The DGT-Acquis is a family of several multingual parallel corpora extracted from the Official Journal of the European Union (OJ) in Formex 4 (XML) format, consisting of documents from the middle of 2004 to the end of 2011 in up to 23 languages.
The original data of the OJ has been processed in several steps. In each step, the result of the previous step was refined to a finer granularity: (1) original data, (2) file level in Formex4 format, (3) file level in plain text and (4) paragraph level. The result of each step is a corpus packaged as a self-contained Multilingual Dataset Format (muset) file. Even though the musets are independent, they are linked to each other so that, for example, one can find the source document of any given text segment. Data users can choose the data with the most appropriate processing level for their own needs. The table in next section (statistics) describes the data and provides some statistics.
The original data (da1-ox) includes both the XML and the tiff files. This opens the option to make use of the data for other types of applications (e.g. to work on optical character recognition, and more). The original data also allows users who want to re-process the whole data set using their own tools and methods.
The file level formats (da1-fx in Formex 4 format and da1-ft in plain text format) are relevant for users who need access to the full texts, e.g. to analyse the discourse structure, to consider the context of each sentence, etc.
The paragraph level format (da1-pc) is relevant for people who do not need access to the full text, but who are mostly interested in smaller segments and their translations, e.g. to produce dictionaries or to work on (machine) translation.

_Items_

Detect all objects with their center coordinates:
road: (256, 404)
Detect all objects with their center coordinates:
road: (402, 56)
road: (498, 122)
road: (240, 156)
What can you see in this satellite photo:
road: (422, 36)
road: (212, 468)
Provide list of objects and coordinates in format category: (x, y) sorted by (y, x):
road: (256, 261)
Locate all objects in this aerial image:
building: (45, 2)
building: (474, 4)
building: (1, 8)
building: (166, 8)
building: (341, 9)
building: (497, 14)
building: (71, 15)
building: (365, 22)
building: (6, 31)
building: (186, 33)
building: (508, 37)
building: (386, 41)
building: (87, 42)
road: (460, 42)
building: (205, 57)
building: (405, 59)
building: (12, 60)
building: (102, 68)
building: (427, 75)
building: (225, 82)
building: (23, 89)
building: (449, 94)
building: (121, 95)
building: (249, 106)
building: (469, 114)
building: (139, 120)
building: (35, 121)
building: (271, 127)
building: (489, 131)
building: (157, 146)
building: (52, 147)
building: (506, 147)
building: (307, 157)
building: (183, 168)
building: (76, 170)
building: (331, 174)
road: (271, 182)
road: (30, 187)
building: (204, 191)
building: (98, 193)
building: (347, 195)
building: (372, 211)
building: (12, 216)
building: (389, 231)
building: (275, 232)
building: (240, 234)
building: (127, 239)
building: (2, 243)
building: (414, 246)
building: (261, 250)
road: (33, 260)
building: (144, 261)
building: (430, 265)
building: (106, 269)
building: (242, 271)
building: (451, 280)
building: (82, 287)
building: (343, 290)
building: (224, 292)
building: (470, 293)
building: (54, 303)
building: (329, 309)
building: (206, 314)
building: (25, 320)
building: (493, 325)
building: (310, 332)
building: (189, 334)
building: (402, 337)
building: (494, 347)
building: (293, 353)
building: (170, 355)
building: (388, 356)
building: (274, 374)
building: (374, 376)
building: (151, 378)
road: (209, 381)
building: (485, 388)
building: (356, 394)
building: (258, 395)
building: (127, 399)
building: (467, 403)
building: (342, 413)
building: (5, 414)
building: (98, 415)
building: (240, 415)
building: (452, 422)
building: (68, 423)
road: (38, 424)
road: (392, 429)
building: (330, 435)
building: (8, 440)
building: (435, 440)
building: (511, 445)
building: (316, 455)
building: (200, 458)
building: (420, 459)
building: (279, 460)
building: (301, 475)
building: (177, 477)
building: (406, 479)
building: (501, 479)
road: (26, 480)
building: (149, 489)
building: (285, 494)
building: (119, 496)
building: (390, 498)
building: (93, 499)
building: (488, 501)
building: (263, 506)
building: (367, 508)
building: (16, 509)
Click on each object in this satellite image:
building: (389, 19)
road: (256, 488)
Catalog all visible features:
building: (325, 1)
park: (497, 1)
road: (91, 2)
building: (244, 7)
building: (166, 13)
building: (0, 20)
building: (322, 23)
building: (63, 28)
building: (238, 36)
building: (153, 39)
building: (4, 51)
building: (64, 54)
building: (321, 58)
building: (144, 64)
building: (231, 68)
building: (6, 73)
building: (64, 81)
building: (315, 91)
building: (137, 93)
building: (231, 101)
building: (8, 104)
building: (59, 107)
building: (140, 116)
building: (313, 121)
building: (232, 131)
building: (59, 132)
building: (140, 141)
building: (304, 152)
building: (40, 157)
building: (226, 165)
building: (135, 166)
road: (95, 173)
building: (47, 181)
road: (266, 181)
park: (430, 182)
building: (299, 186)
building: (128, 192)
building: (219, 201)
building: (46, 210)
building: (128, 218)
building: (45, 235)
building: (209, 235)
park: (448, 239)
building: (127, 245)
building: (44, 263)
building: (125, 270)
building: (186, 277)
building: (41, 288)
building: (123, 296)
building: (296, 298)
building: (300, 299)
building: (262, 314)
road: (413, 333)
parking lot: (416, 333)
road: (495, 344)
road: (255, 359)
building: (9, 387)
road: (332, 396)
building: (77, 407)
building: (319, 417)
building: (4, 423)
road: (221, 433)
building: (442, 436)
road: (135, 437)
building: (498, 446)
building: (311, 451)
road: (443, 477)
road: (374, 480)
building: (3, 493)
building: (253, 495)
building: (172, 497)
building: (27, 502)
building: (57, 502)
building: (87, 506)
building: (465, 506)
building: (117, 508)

_What the task asks_
Put this sentence from the DGT-Acquis passage into French: "Data users can choose the data with the most appropriate processing level for their own needs."

_Written answer_
Les utilisateurs des données peuvent choisir les données dont le niveau de traitement est le plus adapté à leurs propres besoins.